Preguntas de estudio ->
A – Traduce al inglés esta oración del texto sobre Covadonga: «Así, el recuerdo de Pelayo fue haciéndose cada vez más insistente y más cargado de consecuencias a medida que fue creciendo la conciencia de unidad hispana.»
B – Escribe la continuación del texto sobre Covadonga a partir de su última oración.
---------- Pasaje citado
Fue en aquellos años cuando se conformó una verdadera conciencia histórica de los acontecimientos en torno a Covadonga, enjuiciados desde entonces como la primera piedra de la «Restauratio Hispaniae», entendida ésta como recuperación del perdido reino de Don Rodrigo. Pero quizá lo más interesante acerca de la fecundidad de esta idea y de la toma de conciencia que la hizo posible, es la forma en que sucesivas generaciones de españoles han visto iluminada su historia por el hecho germinal de Covadonga.
Así, el recuerdo de Pelayo fue haciéndose cada vez más insistente y más cargado de consecuencias a medida que fue creciendo la conciencia de unidad hispana. Bástenos recordar un ejemplo catalán de 1496, el de las Cròniques d’Espanya del barcelonés Pere Miquel Carbonell, quien narra cómo Pelayo no fue elegido rey sólo por los asturianos, sino por los cristianos procedentes de diversas partes que se habían refugiado entre aquellas montañas, por lo que sostiene que Pelayo hubo de intitularse desde el primer momento rey de España.
--------------------
---------- Extractos de datos
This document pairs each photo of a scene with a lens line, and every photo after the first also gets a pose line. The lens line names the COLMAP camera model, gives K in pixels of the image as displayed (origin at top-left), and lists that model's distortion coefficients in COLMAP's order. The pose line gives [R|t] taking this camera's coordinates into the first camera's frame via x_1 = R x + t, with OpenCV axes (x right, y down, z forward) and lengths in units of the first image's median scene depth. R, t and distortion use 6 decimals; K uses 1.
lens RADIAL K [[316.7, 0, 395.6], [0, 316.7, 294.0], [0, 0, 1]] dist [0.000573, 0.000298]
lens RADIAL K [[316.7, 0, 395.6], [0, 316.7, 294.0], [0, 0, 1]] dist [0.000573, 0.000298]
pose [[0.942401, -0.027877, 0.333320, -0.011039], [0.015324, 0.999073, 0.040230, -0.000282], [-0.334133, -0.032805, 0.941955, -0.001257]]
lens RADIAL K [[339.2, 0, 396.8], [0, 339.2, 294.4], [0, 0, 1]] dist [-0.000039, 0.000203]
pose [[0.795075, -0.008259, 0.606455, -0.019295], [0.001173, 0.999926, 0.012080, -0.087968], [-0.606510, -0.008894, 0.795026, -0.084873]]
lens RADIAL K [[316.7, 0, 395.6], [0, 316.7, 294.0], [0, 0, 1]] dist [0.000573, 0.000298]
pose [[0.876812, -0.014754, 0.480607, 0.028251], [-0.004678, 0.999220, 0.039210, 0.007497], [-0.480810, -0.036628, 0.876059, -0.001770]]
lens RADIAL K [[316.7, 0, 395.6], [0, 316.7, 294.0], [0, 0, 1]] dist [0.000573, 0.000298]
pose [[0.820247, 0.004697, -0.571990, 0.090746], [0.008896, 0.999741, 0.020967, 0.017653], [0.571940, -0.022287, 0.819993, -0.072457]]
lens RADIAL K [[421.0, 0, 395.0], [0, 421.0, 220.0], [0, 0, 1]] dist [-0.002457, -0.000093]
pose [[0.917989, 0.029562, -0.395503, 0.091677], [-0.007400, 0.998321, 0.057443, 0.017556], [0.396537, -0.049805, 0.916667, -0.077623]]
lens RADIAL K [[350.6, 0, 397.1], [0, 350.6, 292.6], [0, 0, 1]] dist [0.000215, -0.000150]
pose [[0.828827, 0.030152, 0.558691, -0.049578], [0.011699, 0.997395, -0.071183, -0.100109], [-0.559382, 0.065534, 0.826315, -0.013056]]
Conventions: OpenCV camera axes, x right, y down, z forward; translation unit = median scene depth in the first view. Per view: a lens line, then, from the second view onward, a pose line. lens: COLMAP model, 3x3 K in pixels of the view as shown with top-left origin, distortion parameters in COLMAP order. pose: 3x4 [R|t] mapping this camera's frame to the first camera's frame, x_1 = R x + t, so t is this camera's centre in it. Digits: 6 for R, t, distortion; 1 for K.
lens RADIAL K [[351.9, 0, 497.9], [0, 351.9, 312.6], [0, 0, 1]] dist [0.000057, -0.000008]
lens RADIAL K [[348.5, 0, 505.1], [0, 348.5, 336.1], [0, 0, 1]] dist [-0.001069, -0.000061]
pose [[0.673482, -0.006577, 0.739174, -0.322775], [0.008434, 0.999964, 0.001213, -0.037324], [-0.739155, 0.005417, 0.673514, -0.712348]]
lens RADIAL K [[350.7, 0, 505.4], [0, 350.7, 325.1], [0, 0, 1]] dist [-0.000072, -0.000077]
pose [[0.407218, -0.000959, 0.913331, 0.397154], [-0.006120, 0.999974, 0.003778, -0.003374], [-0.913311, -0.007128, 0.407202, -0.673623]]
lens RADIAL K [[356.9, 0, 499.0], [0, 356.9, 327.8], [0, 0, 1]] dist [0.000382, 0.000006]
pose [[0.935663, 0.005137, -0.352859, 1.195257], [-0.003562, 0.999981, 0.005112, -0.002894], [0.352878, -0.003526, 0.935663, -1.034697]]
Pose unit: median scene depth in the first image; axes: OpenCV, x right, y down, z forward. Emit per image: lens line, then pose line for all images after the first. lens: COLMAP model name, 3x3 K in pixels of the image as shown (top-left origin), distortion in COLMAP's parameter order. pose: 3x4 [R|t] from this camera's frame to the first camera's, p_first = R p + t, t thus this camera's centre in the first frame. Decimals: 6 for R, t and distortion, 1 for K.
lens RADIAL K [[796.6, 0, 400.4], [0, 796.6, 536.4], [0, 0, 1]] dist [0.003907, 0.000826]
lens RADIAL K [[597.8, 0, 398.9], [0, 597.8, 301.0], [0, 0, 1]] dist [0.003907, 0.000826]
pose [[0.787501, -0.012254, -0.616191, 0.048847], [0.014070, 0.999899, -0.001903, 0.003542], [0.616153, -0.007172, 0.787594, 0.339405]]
--------------------
Respuestas ->
A – Thus, the memory of Pelayo became ever more insistent and more laden with consequences as the awareness of Hispanic unity grew.

B –
La pujante historiografía del Siglo de Oro, en autores como Florián de Ocampo, Ambrosio de Morales, el padre Mariana, F. Prudencio de Sandoval o Diego de Saavedra Fajardo, mantuvo en lo esencial el relato y el sentido de Covadonga. En ella puede observarse el deseo de vincularlo al nuevo papel de España en el mundo a través del ensalzamiento de los orígenes de una monarquía llamada a convertirse en defensora universal de la fe católica. Para el gran Saavedra Fajardo, la protección divina habría llevado a los españoles a la fundación de «la mayor Monarquía que se ha visto en el mundo».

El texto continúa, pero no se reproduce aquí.